PROBLEM TO SOLVE:
Retype, word for word, every line starting at the line with "Nir m3 i, 16: 7020000000 -> 6986257182" and ending with the final line of the entries; skip the pictures.

--- INFORMATION PROVIDED ---

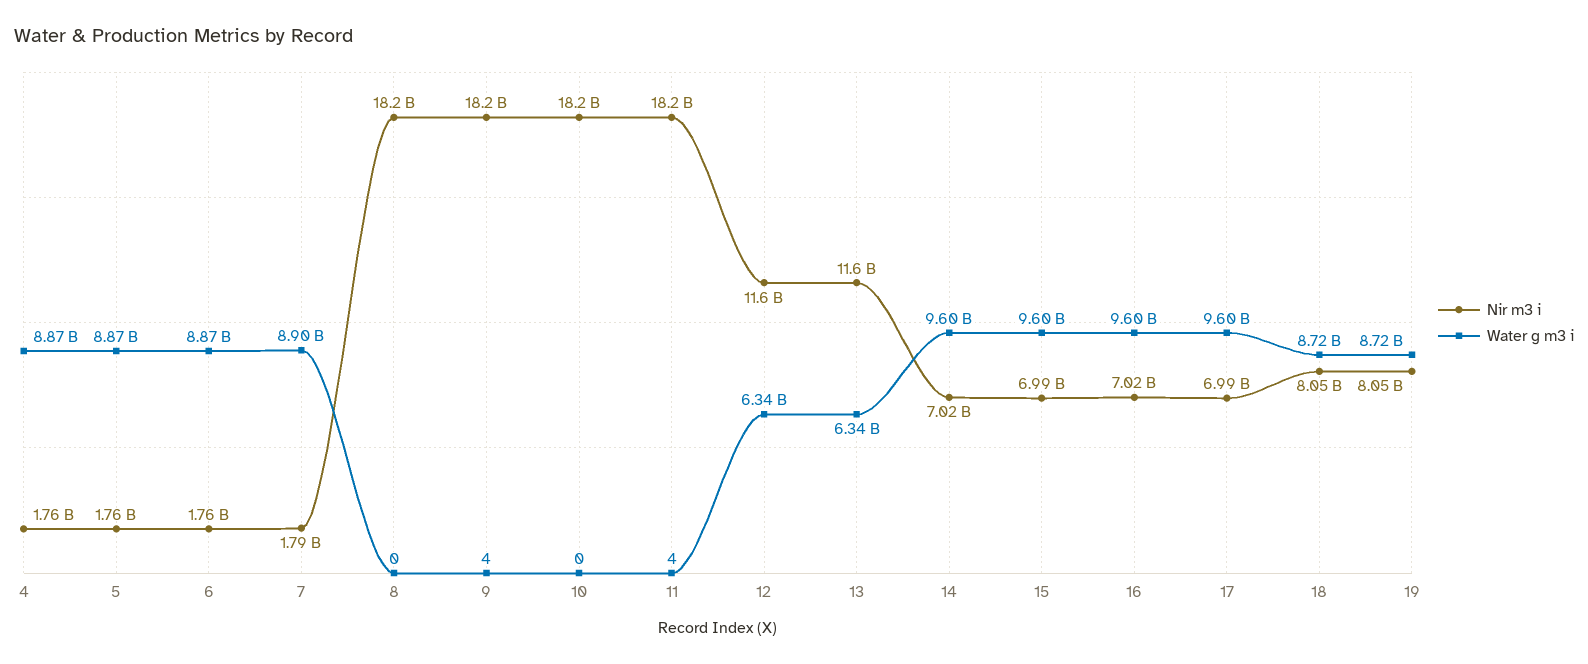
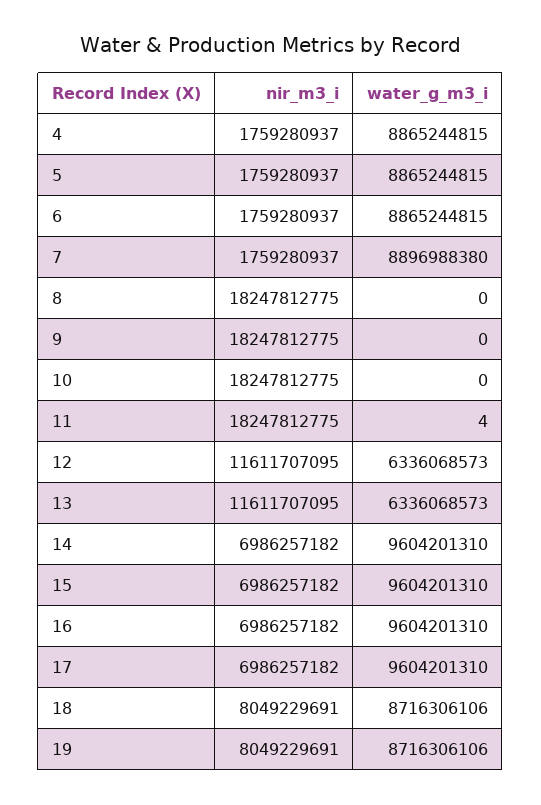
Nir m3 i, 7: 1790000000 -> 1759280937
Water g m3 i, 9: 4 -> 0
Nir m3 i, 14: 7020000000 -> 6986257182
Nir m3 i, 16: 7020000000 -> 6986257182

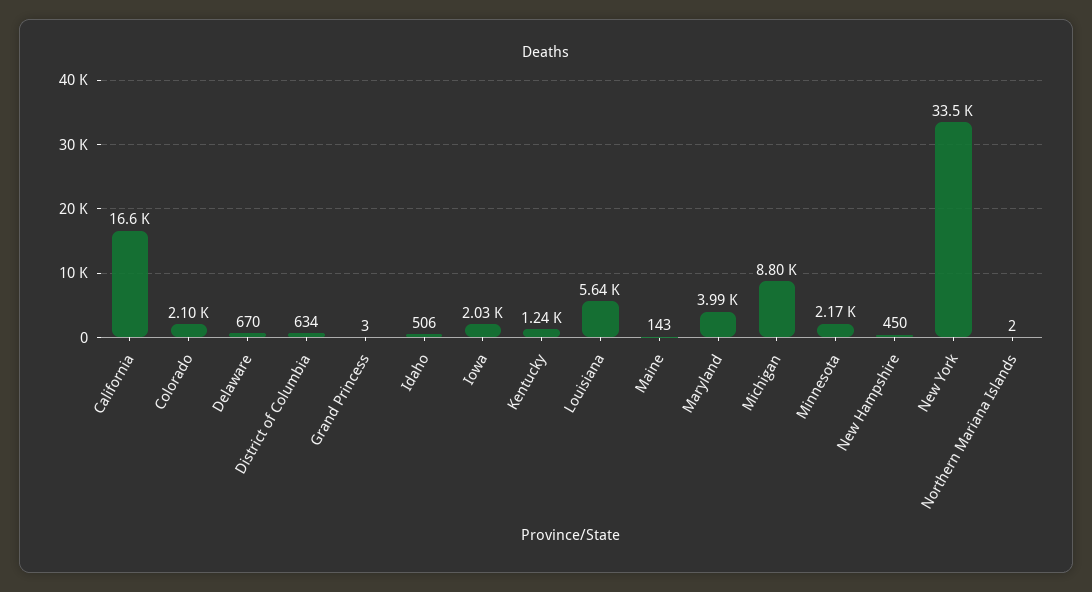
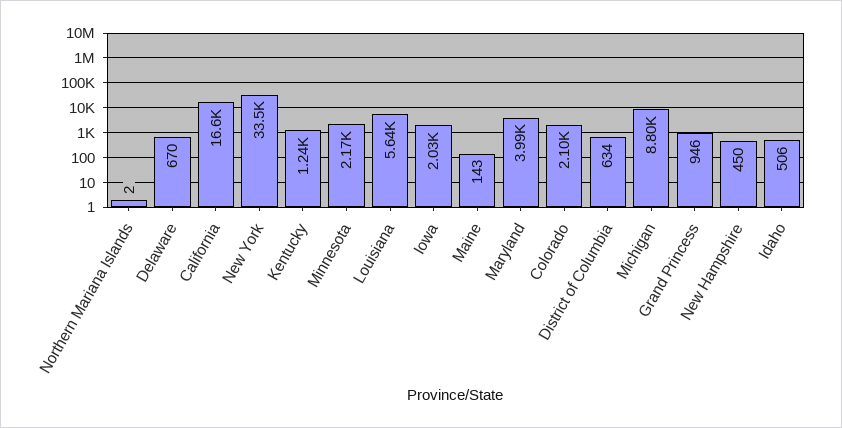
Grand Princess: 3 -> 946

---

ANSWER TO THE PROBLEM:
Nir m3 i, 16: 7020000000 -> 6986257182

Grand Princess: 3 -> 946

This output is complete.